05/28/2013 04:10 EDT | Updated 07/28/2013 05:12 EDT

Valeant remains on the prowl for 'merger of equals' deal after Bausch + Lomb

MONTREAL - Valeant Pharmaceuticals remains on prowl for a large "merger of equals" transaction after it integrates the US$8.7-billion purchase of Bausch + Lomb, CEO Michael Pearson said Tuesday.

Pearson told analysts that concluding such a blockbuster deal remains a possibility once Valeant fully integrates the eye care company in 2014.

"We certainly continue to explore and continue to have discussions and we hope that it will eventually be part of the playbook," he said during a conference call with financial analysts.

Although Bausch + Lomb is Valeant's largest transaction to date, Pearson doesn't consider it a "merger of equals" because it is funding the deal with cash.

Valeant is paying US$4.5 billion to existing shareholders and assuming US$4.2 billion of new debt.
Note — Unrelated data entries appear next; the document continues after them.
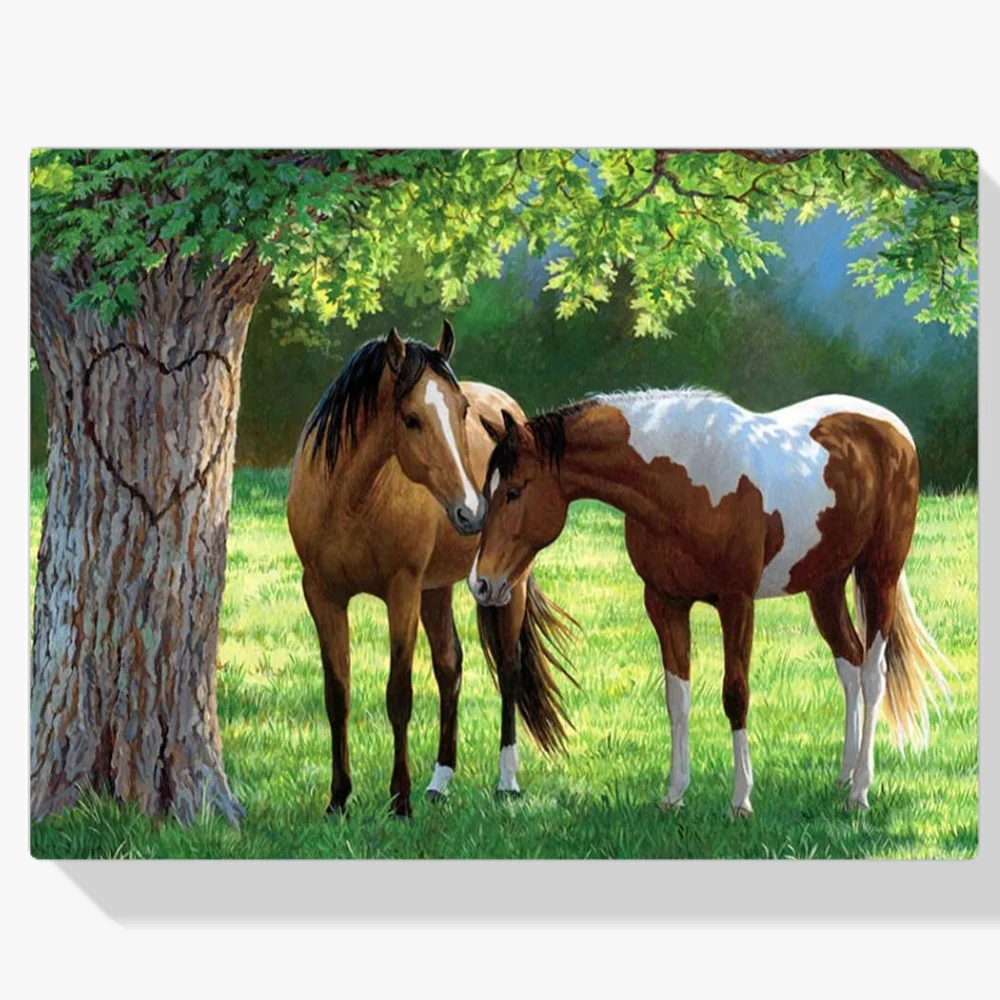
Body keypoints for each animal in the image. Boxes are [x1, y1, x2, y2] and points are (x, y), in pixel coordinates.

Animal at [287, 323, 573, 818]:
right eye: (411, 419)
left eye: (462, 411)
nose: (472, 512)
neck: (347, 501)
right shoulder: (322, 595)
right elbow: (337, 695)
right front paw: (338, 799)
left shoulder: (402, 590)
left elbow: (398, 694)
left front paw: (399, 801)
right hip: (436, 590)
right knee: (450, 665)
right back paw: (440, 781)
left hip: (507, 585)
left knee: (510, 667)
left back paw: (506, 781)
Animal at [469, 388, 952, 816]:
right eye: (486, 491)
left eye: (514, 491)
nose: (482, 583)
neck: (685, 483)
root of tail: (893, 429)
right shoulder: (664, 603)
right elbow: (677, 698)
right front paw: (674, 795)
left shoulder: (736, 602)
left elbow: (735, 694)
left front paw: (741, 801)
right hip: (825, 584)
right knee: (849, 665)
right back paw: (844, 776)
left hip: (878, 575)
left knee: (873, 676)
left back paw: (860, 792)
It will be funded by bank debt and the issuance of US$1.5 billion to US$2 billion of equity.

The purchase of Bausch + Lomb will raise Valeant's debt, but it plans to reduce it to below four times adjusted EBITDA by the second half of 2014.

Its tax rate should remain around five per cent in the near term.

The company expects to realize $800 million of annual cost efficiencies, in part by eliminating duplication of overhead costs.

Bausch's annual revenues exceed US$3.3 billion but its sales, general and administrative costs are double what Valeant spends.

"We do think that there's some significant opportunities here to change the operating philosophy to a more of a Valeant operating philosophy and get the kind of cost structure that we have," Pearson said.

In the meantime, Valeant will expand through smaller "tuck-in" deals and take advantage of Bausch's global reach to sell Valeant's products to emerging markets where it currently doesn't have adequate scale to compete.

This includes markets such as China, Turkey, Argentina, Korea and the Middle East.

"It's going to expand our ability to sell a lot of the products that Valeant currently has in these new markets for us."

They will complement markets like Russia, Poland and Southeast Asia where Valeant is strong.

As for adding new portfolio of health products, he says there are many that Valeant sees as promising but declined to identify them.

"Give us at least three to four months before we start talking about that," Pearson said.

The transaction will balance Valeant's revenues by geography and product area. The United States will account for half of overall revenues, followed by Europe and Japan at 28 per cent, with Latin America, Canada, Australia, Southeast Asia and South Africa accounting for the rest.

In the U.S., dermatology and esthetics will account for 34 per cent of revenues. Eye care will contribute 32 per cent, followed by neurology at 22 per cent and consumer and oral products at 11 per cent.

Pearson said the eye health market is extremely attractive, in part due to aging demographics, growing wealth in emerging countries and that spending is mostly outside of government payment restrictions.

"The eye health market has many similar characteristics to the dermatology and esthetics markets that make it a logical one for Valeant to pursue."

Analyst Neil Maruoka of Canaccord Genuity raised his target price for Valeant to US$112 per share, saying he expects the company to extract more cost synergies than he previously anticipated.

"Because the B+L acquisition is not a merger of equals as we have expected, the accretion from the deal is likely much higher than our initial analysis suggested," he wrote in a report.

He estimates that Valeant's pro forma profits will about double to US$1.6 billion on US$8.2 billion of revenues.

On the Toronto Stock Exchange, Valeant's shares closed down 66 cents at $95.19 on Tuesday after hitting an record high of $99.49 in early trading.